Maria Luís, Portas e Passos Coelho falharam défice em 2015
Maria Luís, Portas e Passos Coelho falharam défice em 2015

O Novo Banco implicou um custo temporário de 3,9 mil milhões de euros para os contribuintes (via empréstimo), que agravou o défice de 2014.

Mas quando o dinheiro for devolvido acontecem duas coisas. A receita com a reprivatização (que deve acontecer em 2016) nunca irá ao défice. “De acordo com a regras do SEC2010 e do Manual do Défice e da Dívida, receitas relativas a privatizações são consideradas operações financeiras, sem impacto no défice”, diz fonte oficial do INE ao Dinheiro Vivo.

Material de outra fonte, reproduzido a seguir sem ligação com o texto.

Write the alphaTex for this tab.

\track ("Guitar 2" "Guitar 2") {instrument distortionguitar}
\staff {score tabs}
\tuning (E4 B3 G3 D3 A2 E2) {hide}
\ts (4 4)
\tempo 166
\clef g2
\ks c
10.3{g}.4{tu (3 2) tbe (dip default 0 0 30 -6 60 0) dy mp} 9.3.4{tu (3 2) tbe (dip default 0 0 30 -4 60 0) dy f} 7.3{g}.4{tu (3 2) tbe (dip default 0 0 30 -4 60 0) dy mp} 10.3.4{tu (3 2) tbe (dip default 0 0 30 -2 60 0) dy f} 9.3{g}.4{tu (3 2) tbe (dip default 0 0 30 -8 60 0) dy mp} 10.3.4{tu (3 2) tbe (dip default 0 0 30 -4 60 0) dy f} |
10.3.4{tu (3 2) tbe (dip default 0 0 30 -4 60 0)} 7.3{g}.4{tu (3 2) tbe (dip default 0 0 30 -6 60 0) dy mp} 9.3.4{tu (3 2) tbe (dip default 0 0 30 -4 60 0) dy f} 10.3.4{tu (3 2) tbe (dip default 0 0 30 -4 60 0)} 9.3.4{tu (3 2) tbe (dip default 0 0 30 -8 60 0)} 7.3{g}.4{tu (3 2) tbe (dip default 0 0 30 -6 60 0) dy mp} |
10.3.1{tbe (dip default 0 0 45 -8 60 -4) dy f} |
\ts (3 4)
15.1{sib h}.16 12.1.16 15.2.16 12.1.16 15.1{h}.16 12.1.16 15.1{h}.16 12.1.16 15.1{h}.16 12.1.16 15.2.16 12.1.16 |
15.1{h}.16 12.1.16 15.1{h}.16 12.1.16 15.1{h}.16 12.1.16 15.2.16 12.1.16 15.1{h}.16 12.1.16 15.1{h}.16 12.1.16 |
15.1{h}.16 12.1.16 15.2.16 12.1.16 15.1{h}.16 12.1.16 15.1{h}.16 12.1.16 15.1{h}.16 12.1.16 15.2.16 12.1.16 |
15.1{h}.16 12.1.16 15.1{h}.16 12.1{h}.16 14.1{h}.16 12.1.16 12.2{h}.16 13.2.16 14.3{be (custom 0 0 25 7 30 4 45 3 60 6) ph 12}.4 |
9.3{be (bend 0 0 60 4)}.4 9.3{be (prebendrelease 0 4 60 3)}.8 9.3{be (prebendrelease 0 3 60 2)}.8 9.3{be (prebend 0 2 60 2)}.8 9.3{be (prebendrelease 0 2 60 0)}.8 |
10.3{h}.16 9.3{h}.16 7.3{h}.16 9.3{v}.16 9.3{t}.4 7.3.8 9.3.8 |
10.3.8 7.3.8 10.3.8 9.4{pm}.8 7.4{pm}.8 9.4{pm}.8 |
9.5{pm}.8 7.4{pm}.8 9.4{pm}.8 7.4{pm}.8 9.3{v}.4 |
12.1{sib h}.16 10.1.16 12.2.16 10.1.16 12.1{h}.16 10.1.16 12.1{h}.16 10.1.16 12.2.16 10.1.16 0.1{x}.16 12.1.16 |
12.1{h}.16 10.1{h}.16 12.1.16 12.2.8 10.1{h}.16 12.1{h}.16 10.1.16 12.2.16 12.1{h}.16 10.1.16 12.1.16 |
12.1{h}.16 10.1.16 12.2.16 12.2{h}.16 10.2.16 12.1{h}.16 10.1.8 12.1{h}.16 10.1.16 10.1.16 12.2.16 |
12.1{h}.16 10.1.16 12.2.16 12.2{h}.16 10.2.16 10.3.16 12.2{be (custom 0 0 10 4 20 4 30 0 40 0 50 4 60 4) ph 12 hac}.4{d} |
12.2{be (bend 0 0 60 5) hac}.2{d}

“Em contrapartida, os pagamentos deste sector ao Fundo de Resolução, entidade incluída no sector das Administrações Públicas [AP], continuarão a afetar positivamente o saldo das AP e negativamente o saldo das Sociedades Financeiras”.

O INE explica que neste rol “inclui-se os pagamentos regulares que as entidades financeiras efetuam para o Fundo de Resolução, que são registados como receita das AP (e despesa do setor financeiro)”.

O INE remete para o Banco de Portugal explicações sobre qual o impacto na dívida do encaixe de receita com a venda do Novo Banco, quando esta acontecer.

Mas é quase garantido que a verba abaterá só à dívida pública. O défice também pode piorar por via da CGD caso a receita seja inferior a 4,9 mil milhões (que é o mais provável).